Cola Nitida has been used in folk medicine as an aphrodisiac, an appetite suppressant, to treat morning sickness, migraine headache, and indigestion (Esimone et al., 2007). It has also been applied directly to the skin to treat wounds and inflammation (Newall et al., 1996)on the teeth and gums. There has also been speculations as to its use in the treatment of peptic ulcer, however, in Nigeria there is no record of the incidence of peptic ulcer.

According to Esimone (2007), cola nitida tree is native to West Africa. Cola nuts are obtained from cola trees. Cola nitida belongs to the genus cola and family steriliaceae. They are commonly used to counteract hunger and thirst; in some cases it is used to control vomiting in pregnant woman and also as a principal stimulant to keep awake and withstand fatigue by students, drivers, and other menial workers.

Lipoproteins are found in the liver and cells. The liver is the largest organ inside the body. The liver is dark reddish-brown and consists of two main lobes. There are over 300 billion specialized cells in the liver that are connected by a well organized system of “bile” ducts and blood vessels called the biliary system.


Cola husk pod has great potentials as feed ingredients (Hamzat et al., 2003). Cola tree is a tropical tree which belongs to the family of steriliaceae. It is mostly common in the rain forest region of West Africa. This crop is of socio-economic importance; there is a variety of kola species, out of which cola nitida and cola accuminata are of major economic and social importance in Nigeria. (Babafunde et al., 2001.)

According to Russelu (2005) the tree is a robust tree usually from 12m high. In South Western Nigeria where large plantation is established, I discovered that kola nitida pod husk shares several similarities with coco pod husk; both have high crude protein and low crude fibre content. Kola pod husk contains the highest value of calcium (0.60%), chloride ion (0.44%) and molybdenum (9.4ppm) (lowest value of this nutrient is observed in kola test (0.7ppm). The seeds of both cola nitida and cola accuminata, its nutritive quality have been reported cogutuga.

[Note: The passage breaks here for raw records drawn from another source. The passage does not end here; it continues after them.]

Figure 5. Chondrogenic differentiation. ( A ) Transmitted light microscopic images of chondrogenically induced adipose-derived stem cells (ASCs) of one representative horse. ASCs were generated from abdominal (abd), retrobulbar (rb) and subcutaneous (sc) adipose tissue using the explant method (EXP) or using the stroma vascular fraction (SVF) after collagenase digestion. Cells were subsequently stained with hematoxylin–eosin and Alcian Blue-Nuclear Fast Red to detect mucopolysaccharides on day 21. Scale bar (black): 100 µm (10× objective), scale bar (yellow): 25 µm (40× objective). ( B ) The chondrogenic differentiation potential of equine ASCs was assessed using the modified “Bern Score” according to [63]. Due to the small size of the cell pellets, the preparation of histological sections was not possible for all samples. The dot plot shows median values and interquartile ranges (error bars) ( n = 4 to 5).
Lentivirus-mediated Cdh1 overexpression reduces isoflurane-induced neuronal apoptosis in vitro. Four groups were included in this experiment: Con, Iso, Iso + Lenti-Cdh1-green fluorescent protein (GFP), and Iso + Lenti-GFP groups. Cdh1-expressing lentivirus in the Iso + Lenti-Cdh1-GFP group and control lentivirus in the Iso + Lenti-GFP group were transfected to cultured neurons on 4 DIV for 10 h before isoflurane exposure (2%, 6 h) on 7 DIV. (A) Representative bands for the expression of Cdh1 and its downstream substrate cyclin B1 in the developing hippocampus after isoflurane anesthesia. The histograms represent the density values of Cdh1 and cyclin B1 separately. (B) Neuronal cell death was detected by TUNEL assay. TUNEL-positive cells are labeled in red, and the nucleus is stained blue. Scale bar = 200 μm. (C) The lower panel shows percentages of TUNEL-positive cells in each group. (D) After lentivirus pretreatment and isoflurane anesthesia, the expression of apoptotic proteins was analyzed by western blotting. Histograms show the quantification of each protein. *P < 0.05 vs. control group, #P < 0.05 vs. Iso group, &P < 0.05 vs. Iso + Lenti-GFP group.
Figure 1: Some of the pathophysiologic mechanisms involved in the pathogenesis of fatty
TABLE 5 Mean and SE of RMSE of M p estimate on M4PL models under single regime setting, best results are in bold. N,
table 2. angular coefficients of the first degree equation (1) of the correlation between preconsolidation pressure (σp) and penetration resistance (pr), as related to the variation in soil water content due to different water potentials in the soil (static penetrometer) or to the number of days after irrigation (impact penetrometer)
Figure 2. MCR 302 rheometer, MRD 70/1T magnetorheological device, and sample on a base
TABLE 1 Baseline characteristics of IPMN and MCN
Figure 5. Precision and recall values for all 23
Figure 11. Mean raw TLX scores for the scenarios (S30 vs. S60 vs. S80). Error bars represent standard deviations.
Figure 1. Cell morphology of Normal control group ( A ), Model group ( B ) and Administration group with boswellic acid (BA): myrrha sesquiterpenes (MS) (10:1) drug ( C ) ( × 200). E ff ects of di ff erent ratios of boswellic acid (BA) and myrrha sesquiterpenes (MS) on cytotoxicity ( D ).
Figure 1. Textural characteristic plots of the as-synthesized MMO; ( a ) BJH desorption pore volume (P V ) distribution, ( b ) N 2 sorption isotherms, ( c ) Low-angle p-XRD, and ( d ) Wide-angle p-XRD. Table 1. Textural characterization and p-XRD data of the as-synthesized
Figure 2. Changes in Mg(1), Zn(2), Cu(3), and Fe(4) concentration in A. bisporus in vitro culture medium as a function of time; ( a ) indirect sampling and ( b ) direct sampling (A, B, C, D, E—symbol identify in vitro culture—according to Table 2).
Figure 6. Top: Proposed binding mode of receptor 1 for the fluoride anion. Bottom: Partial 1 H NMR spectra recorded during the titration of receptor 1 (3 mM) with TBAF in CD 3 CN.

The kola pod components were found to have supportive effect on fat accumulation. Sayami et al., 2010, described that 2% caffeine powder suppresses body weight gain and fat accumulation. It also reduces triacylglycerol (TG) and total cholesterol (TC) in the liver and as well as (TG) in serum, without reducing food intake (in mice). As a result, it was shown that the combination of caffeine and catechin might be the most effective of all green tea components in suppressing fat accumulation. Body fat gain in mice fed with a high-fat diet was significantly suppressed. Catechins and MRNA expressions of acyl coa oxidase (ACO) and medium chain acyl-coa dehydrogenase (MCAD), which are related to B-oxidation within the liver were upregulated. It was also demonstrated that weight gain, body fat, accumulation, TG and TC in the liver, and TG in serum were suppressed in rats fed on normal diet and water containing 0.5% catechins.